REQUIREMENT: Below are records. Find each line in them that holds the word "https" and copy it.

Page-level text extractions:

- - - -

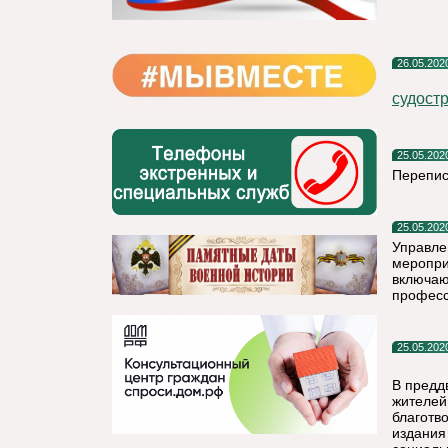
26.05.202
судост
25.05.202
Перепис
25.05.202
Управле
меропри
включаю
професс
25.05.202
В предд
жителей
благотв
издания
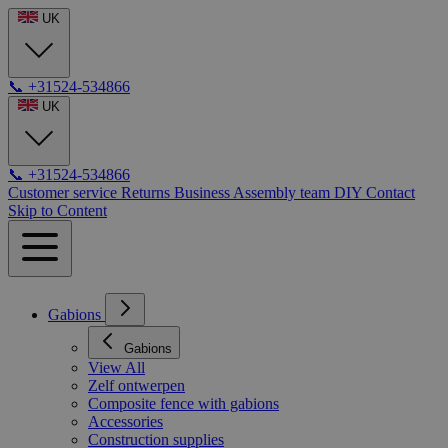
UK
📞
+31524-534866
UK
📞
+31524-534866
Customer service
Returns
Business
Assembly team
DIY
Contact
Skip to Content
Gabions
Gabions
View All
Zelf ontwerpen
Composite fence with gabions
Accessories
Construction supplies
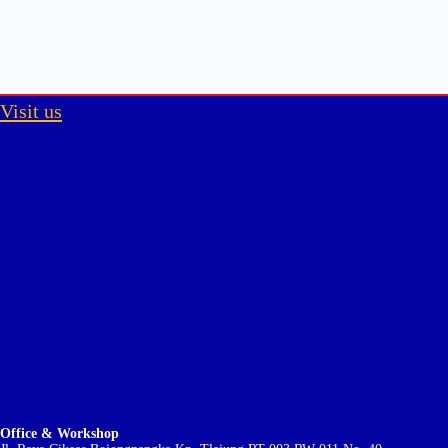
Visit us
Office & Workshop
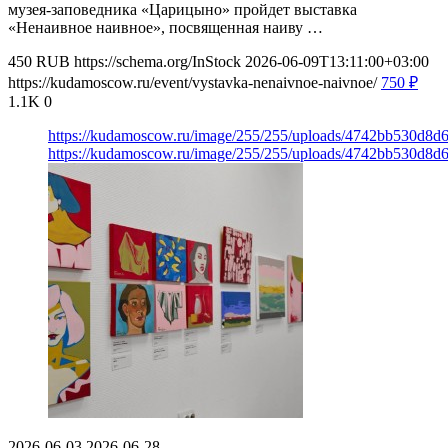
музея-заповедника «Царицыно» пройдет выставка
«Ненаивное наивное», посвященная наиву …
450
RUB
https://schema.org/InStock
2026-06-09T13:11:00+03:00
https://kudamoscow.ru/event/vystavka-nenaivnoe-naivnoe/
750
₽
1.1K
0
https://kudamoscow.ru/image/255/255/uploads/4742bb530d8d
https://kudamoscow.ru/image/255/255/uploads/4742bb530d8d
2026-06-03
2026-06-28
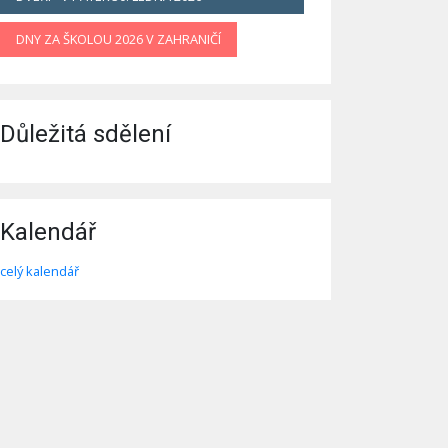
DNY ZA ŠKOLOU 2026 V ZAHRANIČÍ
Důležitá sdělení
Kalendář
celý kalendář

- - - -

ANSWER SECTION:
https://schema.org/InStock
https://kudamoscow.ru/event/vystavka-nenaivnoe-naivnoe/
https://kudamoscow.ru/image/255/255/uploads/4742bb530d8d
https://kudamoscow.ru/image/255/255/uploads/4742bb530d8d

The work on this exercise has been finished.